Input rows:

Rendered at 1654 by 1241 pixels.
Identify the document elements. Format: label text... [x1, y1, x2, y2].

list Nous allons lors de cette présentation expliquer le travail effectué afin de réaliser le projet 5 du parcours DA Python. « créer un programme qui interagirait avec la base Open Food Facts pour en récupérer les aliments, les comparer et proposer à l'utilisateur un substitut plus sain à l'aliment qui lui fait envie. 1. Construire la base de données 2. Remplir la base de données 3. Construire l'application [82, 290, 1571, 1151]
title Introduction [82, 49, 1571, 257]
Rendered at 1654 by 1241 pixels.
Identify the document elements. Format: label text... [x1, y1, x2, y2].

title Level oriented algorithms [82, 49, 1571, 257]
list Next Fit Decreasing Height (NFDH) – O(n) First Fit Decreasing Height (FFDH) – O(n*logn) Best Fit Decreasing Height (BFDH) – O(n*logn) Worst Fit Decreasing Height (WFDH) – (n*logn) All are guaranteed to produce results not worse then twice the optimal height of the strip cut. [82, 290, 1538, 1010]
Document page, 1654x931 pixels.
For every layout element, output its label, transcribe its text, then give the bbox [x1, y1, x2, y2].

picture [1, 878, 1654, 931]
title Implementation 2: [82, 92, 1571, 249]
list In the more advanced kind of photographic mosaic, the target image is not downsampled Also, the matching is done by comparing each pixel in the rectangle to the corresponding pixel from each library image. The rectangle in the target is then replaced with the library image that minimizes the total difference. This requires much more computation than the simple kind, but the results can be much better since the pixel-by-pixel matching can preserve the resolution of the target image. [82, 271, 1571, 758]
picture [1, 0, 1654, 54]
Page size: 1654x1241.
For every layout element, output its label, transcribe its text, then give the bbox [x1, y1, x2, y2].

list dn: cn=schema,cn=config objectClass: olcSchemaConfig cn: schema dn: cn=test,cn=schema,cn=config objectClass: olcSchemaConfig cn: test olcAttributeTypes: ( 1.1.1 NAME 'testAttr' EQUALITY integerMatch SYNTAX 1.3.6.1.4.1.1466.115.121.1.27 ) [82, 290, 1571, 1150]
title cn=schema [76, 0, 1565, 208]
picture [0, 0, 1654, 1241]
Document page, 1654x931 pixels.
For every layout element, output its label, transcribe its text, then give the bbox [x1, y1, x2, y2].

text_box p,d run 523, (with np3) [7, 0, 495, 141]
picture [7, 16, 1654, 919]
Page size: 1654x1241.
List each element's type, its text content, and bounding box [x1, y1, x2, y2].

Task details: Starting at the beginning of the records and ending with the line that contains "list Next Fit", convert those records into a two-column CSV with the headers instruction and output. Give one row per record, with each field in quotes and line breaks replaced by spaces.

Reply:
instruction,output
"Rendered at 1654 by 1241 pixels. Identify the document elements. Format: label text... [x1, y1, x2, y2].","list Nous allons lors de cette présentation expliquer le travail effectué afin de réaliser le projet 5 du parcours DA Python. « créer un programme qui interagirait avec la base Open Food Facts pour en récupérer les aliments, les comparer et proposer à l'utilisateur un substitut plus sain à l'aliment qui lui fait envie. 1. Construire la base de données 2. Remplir la base de données 3. Construire l'application [82, 290, 1571, 1151] title Introduction [82, 49, 1571, 257]"
"Rendered at 1654 by 1241 pixels. Identify the document elements. Format: label text... [x1, y1, x2, y2].","title Level oriented algorithms [82, 49, 1571, 257] list Next Fit Decreasing Height (NFDH) – O(n) First Fit Decreasing Height (FFDH) – O(n*logn) Best Fit Decreasing Height (BFDH) – O(n*logn) Worst Fit Decreasing Height (WFDH) – (n*logn) All are guaranteed to produce results not worse then twice the optimal height of the strip cut. [82, 290, 1538, 1010]"